Plus qu’une fresque historique sur quatre décennies (malgré l’exactitude des faits cités, à en croire Gérard Conio, traducteur hors pair et postfacier), c’est un roman polyphonique sur les choix moraux et la complexité de l’âme humaine qu’a écrit Szczypiorski. La jolie Madame Seidenman dépeint l’impossibilité de se définir par soi-même et l’assignation d’un être à son milieu ou à sa religion. Szczypiorski suggère la richesse et la multiplicité des identités autant que l’ambiguïté des positions politiques ou éthiques grâce à une douzaine de personnages qui gravitent autour de la belle veuve.

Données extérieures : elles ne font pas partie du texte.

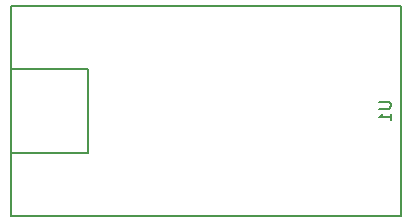
<source format=gbo>
G04 #@! TF.FileFunction,Legend,Bot*
%FSLAX46Y46*%
G04 Gerber Fmt 4.6, Leading zero omitted, Abs format (unit mm)*
G04 Created by KiCad (PCBNEW 4.0.7) date *
%MOMM*%
%LPD*%
G01*
G04 APERTURE LIST*
%ADD10C,2.000000*%
%ADD11C,0.150000*%
G04 APERTURE END LIST*
D10*
D11*
X41548000Y-96444000D02*
X41548000Y-103556000D01*
X41548000Y-103556000D02*
X35071000Y-103556000D01*
X35071000Y-96444000D02*
X41548000Y-96444000D01*
X34990000Y-91110000D02*
X34990000Y-108890000D01*
X34990000Y-108890000D02*
X68010000Y-108890000D01*
X68010000Y-108890000D02*
X68010000Y-91110000D01*
X68010000Y-91110000D02*
X34990000Y-91110000D01*
X66192381Y-99238095D02*
X67001905Y-99238095D01*
X67097143Y-99285714D01*
X67144762Y-99333333D01*
X67192381Y-99428571D01*
X67192381Y-99619048D01*
X67144762Y-99714286D01*
X67097143Y-99761905D01*
X67001905Y-99809524D01*
X66192381Y-99809524D01*
X67192381Y-100809524D02*
X67192381Y-100238095D01*
X67192381Y-100523809D02*
X66192381Y-100523809D01*
X66335238Y-100428571D01*
X66430476Y-100333333D01*
X66478095Y-100238095D01*
M02*

</source>
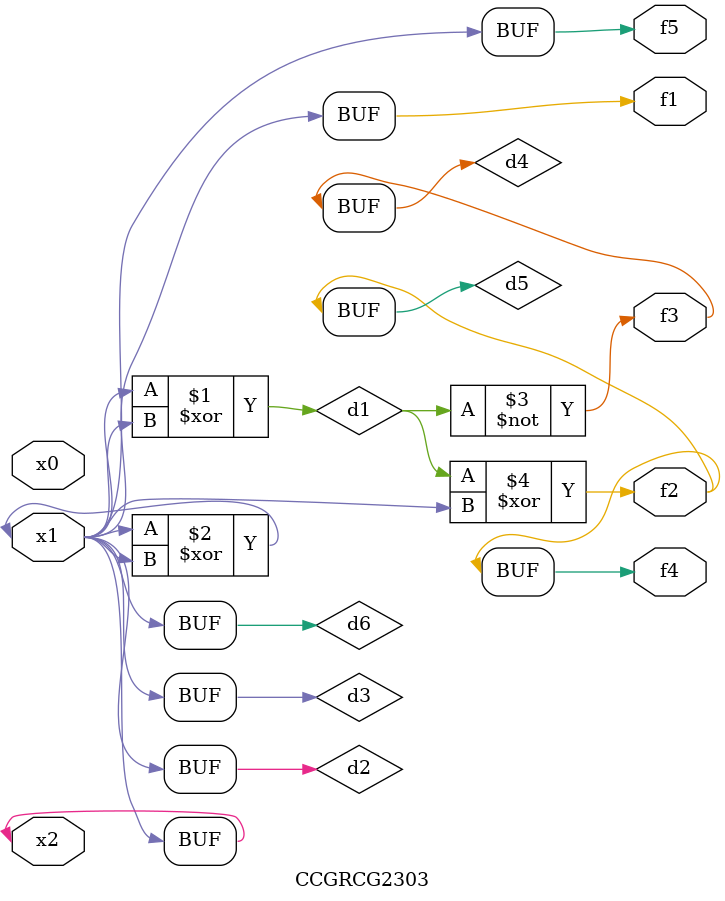
<source format=v>
module CCGRCG2303(
	input x0, x1, x2,
	output f1, f2, f3, f4, f5
);

	wire d1, d2, d3, d4, d5, d6;

	xor (d1, x1, x2);
	buf (d2, x1, x2);
	xor (d3, x1, x2);
	nor (d4, d1);
	xor (d5, d1, d2);
	buf (d6, d2, d3);
	assign f1 = d6;
	assign f2 = d5;
	assign f3 = d4;
	assign f4 = d5;
	assign f5 = d6;
endmodule

</source>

Au fil des 21 chapitres du livre apparaissent ainsi Blutman, le délateur frustré, Adam Korda, helléniste timide en pantalons golf qui donne l’alarme après l’arrestation de sa voisine, Wiktor Suchowiak, l’ex-bandit devenu passeur pour les Juifs du ghetto, ou encore Müller, l’Allemand de Pologne qui risque gros en allant à la Gestapo clamer l’erreur d’identité dont est victime son «amie Maria» (qu’il n’a jamais rencontrée). Certains de ces personnages ressemblent à l’auteur, tel le jeune Pawelek Krynski, amoureux de Madame Seidenman. Quant au cheminot socialiste Filipeck, il incarne les espoirs déçus de l’auteur: «C’était sans doute le dernier homme de ce monde-là (…) la victime des farces terribles de l’histoire, ou peut-être d’une anecdote piquante racontée au monde par Dieu et qui s’appelait la Pologne.»